Category: IT Vendors failures

Thought of the day: English Breakfast

Sometimes, where we are trying to sell technology, we fall into the trap of looking at one of the varieties of tea we have and asking “So, customer, what type of breakfast would you like in your tea?” These questions are trying to be helpful; but they don't make any sense to anybody and they reveal that you've already got an answer in mind that you don't fully understand.

 

Note to self: do ERP vendors benefit from the sunk cost fallacy and asset specificity?

I’ve never really been very interested in ERPs – so I likely don’t know what I’m talking about…

But over the years there have been many times I’ve heard organisations saying they need to “leverage their investment” in their ERP.  This is usually after they have spent far too much money implementing it in the first place so whenever I hear that phrase I can’t help but hear “we don’t have the expected benefits from this yet so we should invest more in it because we’ve already invested too much not to get any benefits from it”.  This is clearly the sunk cost fallacy at work.

There has been talk of the end of ERPs for some time, and there are certainly many web-based alternatives, much-hyped redesigns, as well as web based versions of classic ERPs.  But at the same time ERPs aren’t going away.  Certainly the companies themselves are far too clever to not evolve.
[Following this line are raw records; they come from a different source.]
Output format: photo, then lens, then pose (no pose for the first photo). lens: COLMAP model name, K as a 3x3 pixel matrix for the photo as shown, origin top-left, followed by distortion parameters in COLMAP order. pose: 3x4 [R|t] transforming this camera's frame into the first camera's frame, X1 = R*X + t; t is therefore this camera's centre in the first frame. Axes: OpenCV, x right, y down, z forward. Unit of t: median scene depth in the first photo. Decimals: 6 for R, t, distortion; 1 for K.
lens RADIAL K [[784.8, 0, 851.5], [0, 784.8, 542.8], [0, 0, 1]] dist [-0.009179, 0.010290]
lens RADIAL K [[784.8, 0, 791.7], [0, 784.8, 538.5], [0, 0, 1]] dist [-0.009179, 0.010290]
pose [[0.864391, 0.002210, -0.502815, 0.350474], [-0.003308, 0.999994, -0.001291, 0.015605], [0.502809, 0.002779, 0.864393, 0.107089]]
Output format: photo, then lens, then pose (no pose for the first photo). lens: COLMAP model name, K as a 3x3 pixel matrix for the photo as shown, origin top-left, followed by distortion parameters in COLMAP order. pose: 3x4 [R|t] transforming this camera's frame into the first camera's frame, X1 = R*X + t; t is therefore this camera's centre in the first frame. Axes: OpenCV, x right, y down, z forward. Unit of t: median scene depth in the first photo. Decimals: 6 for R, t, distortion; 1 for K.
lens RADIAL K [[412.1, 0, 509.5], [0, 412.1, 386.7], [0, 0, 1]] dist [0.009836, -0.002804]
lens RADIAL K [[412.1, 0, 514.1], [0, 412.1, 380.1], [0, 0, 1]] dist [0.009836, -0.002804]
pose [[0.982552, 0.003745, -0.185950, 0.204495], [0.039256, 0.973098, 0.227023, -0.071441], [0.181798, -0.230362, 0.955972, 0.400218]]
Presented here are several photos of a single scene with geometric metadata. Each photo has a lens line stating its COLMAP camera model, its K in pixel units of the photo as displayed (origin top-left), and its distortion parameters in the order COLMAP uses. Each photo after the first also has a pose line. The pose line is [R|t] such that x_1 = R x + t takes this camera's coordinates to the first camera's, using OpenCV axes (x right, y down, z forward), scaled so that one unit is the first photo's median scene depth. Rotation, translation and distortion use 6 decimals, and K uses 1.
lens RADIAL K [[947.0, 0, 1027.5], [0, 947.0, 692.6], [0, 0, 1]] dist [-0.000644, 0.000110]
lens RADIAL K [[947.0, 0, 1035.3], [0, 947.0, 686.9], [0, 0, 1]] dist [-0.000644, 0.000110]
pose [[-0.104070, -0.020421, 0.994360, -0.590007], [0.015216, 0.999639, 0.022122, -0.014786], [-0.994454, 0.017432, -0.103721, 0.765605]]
But I’m more interested in why the benefits aren’t realised.  Because from an enterprise architecture perspective there are certain elements of the ERP value proposition that make perfect sense.  If you think of enterprise architecture as primarily being about finding the capabilities, services, and processes that you want to further integrate or standardise across your organisation (and I haven’t found a better definition) then taking disparate payroll, HR, procurement (etc, etc) processes and standardising them should delivery value.

I’m going to make a leap here and say that ERPs actually do deliver value.  In fact, any critic that suggests otherwise probably has a skewed view of why we use information technology in our organisations in general.  The problem with ERPs isn’t that they don’t deliver value – it’s that they are incredibly overpriced.

Given that organisations pay that price I have to wonder how ERP vendors are able to extract value from organisations so successfully.  Going back to my limited experience with ERP implementations I see three ways ERP vendors extract value from organisations:

1) ERP people are over specialised.  While development and support for software packages from mid-sized vendors, or custom software development can be implemented with a variety of method, tools, and resources, a SAP implementation for example must be staffed with ‘SAP people’.  There are no business analysts, developers, or project managers.  There are instead SAP Project Managers, SAP Developments, SAP Business Analysts.  This of course creates a scarcity of quality resources and the subsequent high price of those resources.

2) ERP vendors force their customers to follow an Ideal Realised Strategy which says your implementation will be simple if you don’t customise your implementation.  However, by virtue of the fact the everybody customises their implementation this doesn’t seem like a feasible strategy in practice.

3) ERP implementation partners take control of both IT change and business change.  However, rather than take the approach that business change is about delivering benefits and increased productivity they appear to take the approach that ‘business change’ is all about making sweeping changes to work practices rather than making small changes to the product.  i.e. by owning business change they are using it to the vendor’s advantage not the client’s advantage.

Long-overdue rant complete.

Why can’t BI tools help develop effective KPIs and measures

Just just woke up at 4am to watch a webinar on business intelligence. (it was about this product but it could have been any product).

The product was fine in the sense that it had a lot of good visualisation and analysis features but it was, as always, disappointing because it didn’t actually provide any features to help define effective KPIs, reports, and measures.

There must be a way of incorporating traceability between measures, balanced scorecard like categorisation, and checklists to link KPIs to management reports such that the BI tool helps you actually populate itself with the reports, dashboards, etc that will be most useful to the organisation.

Given these tools are becoming more ‘self-service’ they will need to do this because there will be no IT/BI consultant engaged at the time of dashboard development to help.

‘New’ to MWT – ‘business intelligence’ is bunk

As I sometimes do, I’m adding a new subject to this blog. It’s in a group of topics that I would vaguely classify as ‘business topics that are a good idea until they get co-opted by IT vendors’.

Note that it’s IT vendors that break these concepts not IT. In many cases the concepts themselves have been formalised by the IT industry and should be seen as positve contribution that the IT industry has made to an understanding of organisational value – but then they ‘jump the shark’ and turn into bullshit.

I’m talking about Business Inteligence, Customer Relationship Management, Enterprise Resourse Planning, Master Data Management, etc.

For the first installment, of check out this link:

http://www.agilityissensible.com/2010/03/value-of-operational-intelligence.html

Agility is Sensible is a great resourse and the above post is no exception. The question is why are organisations stuck doing BI when they should naturally be planning for more opperational intelligence and realtime analysis?